Adria Concessionaires Ltd - Fax 0870 7740006 or 07 for phone - hope it helps


----------



## Rapide561 (Oct 1, 2005)

*Adria*

Hi

Does the Slovenian lady you mention actually work from the UK though, or from Slovenia?

Russell


----------



## rowley (May 14, 2005)

Maybe you could have a word with these people at Club Adria. They are very helpful and sometimes post on this site.

www.clubadria.co.uk


----------



## b6x (Feb 26, 2007)

You could try these....

[email protected]

...however everytime I've asked them a question, I get a standard response saying "please speak to one of our dealers". *Very* bad customer service in my opinion.

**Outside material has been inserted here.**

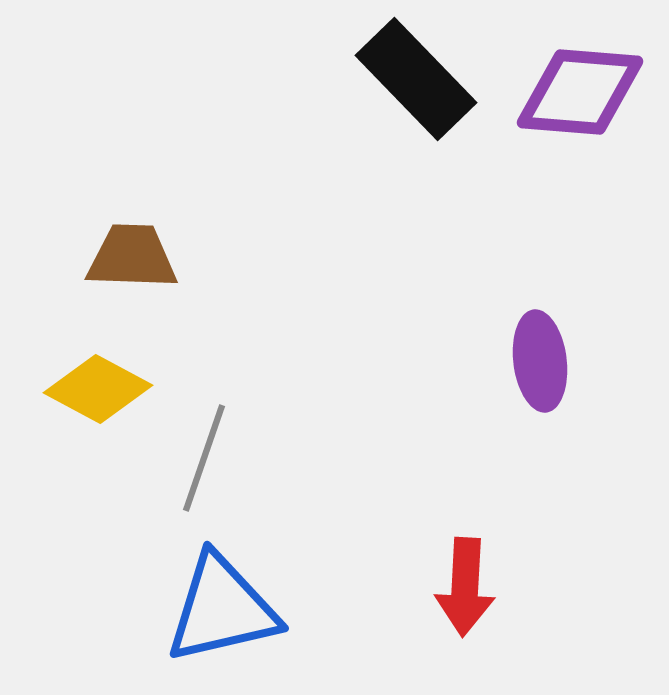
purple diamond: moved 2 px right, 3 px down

also, stick in a report on the "Company Reports" section of this site if you have a useful review of your dealer.


----------



## 106464 (Aug 14, 2007)

Hi Bacchus

I would send a letter if i were you,yes the managing director is slovenian but she speaks good English and will take your coments seriously.But remember that they will not get involved with a dispute thats up to you and the dealer.It maybe useful to contact trading standards if you are unhappy with the service from your dealer. If they are not meeting your expectations.Sorry its proberly not what you want to here,i hope that you get your problems sorted out without any cost and that it doesn't take any longer in waiting.

Good luck


----------



## Bacchus (Mar 27, 2008)

Thank you for your advice. This is a civil law matter rather than a criminal issue and is therefore not one that would be dealt with by Trading Standards. Before I take the dealer to the County Court I need to demostrate that I have made an attempt at arbitration and I was hoping that Adria would be able to do this. 

Anyway I have given the dealer a few more days to respond to my offer of alternative dispute resolution. If Adria are not going to be helpful then any formal action will further dent what appears already to be a rather poor reputation as I will give the issue maximum publicity

I deeply regret having ever considered buying an Adria


----------